**Reading text:**

....................

Yesterday I was pretty pleased with it as it lay still in the box.
Tonght I put it together and was a bit put off as I started. My god the
complexity! I build plastic model kits as a hobby some times, tanks and
airplanes, and I found the instuctions for this thing pretty daunting in
comparison. Next part of the setup is you are supposed to cut the hose
with
a knife and use half of it for the input and half for the out-flow.
Couldn't they come up with a better system for that? I ended up screwing
this up a bit and my inflow tube is now about a foot longer than the
outflow, requiring me to put a couple of old phone books under the
cannister
filter to allow it to reach.
More problems with the hoses followed... to secure the hoses to the
brackets
hanging over the rim and from there to the inflow and outflow nozzles, the
kit comes with these rubber bands which are the chief way you hold the
hose
down onto the clamps over the rim of the tank. A bit weak of a design
considering how catastrophic it could be if the outflow hose especially
were
to come loose and fall out of the tank! Is this how all these things
work?

....................

**Data to examine:**

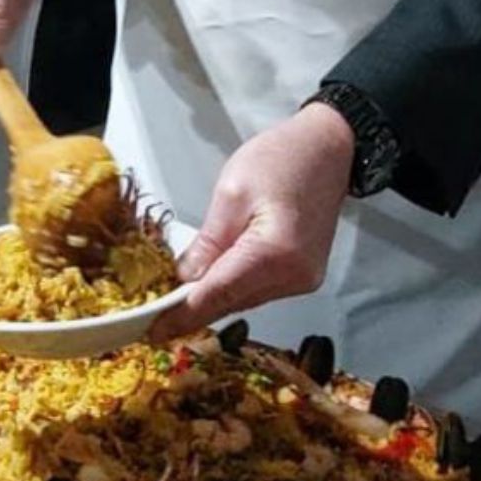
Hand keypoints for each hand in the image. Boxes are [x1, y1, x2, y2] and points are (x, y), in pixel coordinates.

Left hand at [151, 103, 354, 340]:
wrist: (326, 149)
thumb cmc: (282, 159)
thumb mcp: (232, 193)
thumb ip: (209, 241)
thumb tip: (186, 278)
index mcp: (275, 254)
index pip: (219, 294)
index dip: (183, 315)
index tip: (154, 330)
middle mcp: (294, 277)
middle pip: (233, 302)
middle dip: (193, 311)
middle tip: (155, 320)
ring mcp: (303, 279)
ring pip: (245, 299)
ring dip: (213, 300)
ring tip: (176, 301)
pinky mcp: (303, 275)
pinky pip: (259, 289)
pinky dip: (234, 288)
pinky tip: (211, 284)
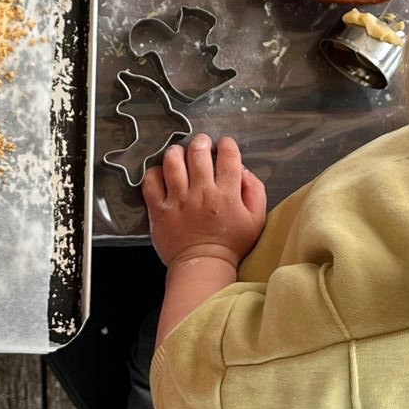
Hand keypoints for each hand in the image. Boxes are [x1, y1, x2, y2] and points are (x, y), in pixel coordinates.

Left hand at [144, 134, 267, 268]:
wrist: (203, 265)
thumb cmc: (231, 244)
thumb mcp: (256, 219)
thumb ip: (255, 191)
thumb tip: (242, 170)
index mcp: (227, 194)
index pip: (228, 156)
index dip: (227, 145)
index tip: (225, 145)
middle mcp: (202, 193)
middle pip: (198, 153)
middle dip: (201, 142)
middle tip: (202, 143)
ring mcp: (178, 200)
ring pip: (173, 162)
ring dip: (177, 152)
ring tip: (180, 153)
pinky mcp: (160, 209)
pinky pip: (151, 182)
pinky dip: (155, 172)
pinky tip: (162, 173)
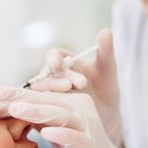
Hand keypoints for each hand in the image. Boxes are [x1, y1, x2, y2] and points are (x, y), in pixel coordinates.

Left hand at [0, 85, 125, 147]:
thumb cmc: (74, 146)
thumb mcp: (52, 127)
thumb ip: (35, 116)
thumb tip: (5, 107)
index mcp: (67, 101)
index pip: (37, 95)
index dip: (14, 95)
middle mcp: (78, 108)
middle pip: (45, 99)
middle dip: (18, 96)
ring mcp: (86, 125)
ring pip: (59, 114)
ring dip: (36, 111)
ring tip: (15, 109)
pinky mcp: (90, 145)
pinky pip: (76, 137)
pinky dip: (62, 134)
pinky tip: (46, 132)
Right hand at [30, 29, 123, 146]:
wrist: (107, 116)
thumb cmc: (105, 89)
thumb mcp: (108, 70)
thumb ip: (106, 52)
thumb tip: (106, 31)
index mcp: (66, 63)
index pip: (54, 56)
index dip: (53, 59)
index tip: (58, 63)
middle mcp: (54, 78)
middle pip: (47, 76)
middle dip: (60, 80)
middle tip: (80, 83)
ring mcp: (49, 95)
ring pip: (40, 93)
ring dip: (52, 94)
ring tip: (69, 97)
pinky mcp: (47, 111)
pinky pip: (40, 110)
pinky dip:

....................

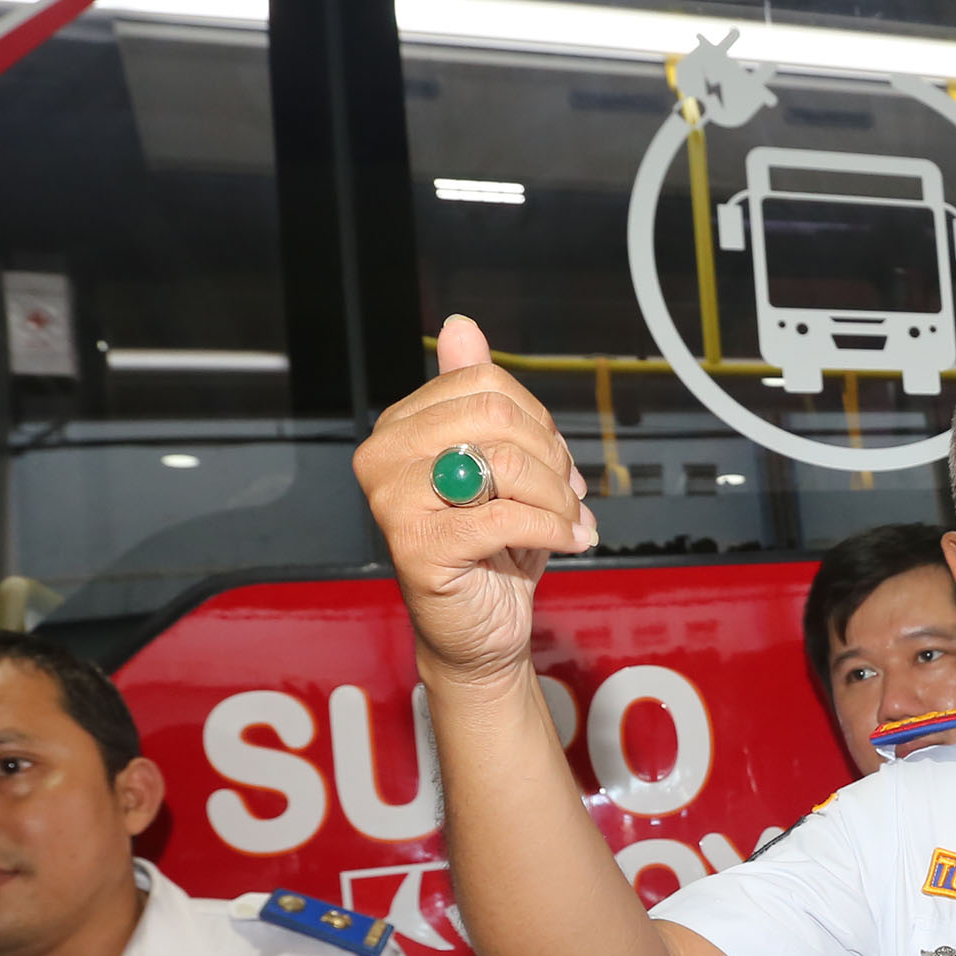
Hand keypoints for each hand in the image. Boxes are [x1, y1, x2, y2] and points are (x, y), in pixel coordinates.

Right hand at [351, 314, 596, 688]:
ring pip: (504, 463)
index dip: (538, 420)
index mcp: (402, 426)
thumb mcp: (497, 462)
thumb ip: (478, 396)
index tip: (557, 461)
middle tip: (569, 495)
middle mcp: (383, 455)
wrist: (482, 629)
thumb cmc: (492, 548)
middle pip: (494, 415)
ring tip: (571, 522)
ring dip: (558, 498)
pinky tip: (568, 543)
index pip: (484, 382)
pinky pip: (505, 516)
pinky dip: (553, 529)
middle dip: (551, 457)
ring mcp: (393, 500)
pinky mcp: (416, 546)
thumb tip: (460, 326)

....................

**Task brief:** Can you copy the canister filter post from "Couldn't they come" to "it to reach." word for word?

**Response to the exercise:**
Couldn't they come up with a better system for that? I ended up screwing
this up a bit and my inflow tube is now about a foot longer than the
outflow, requiring me to put a couple of old phone books under the
cannister
filter to allow it to reach.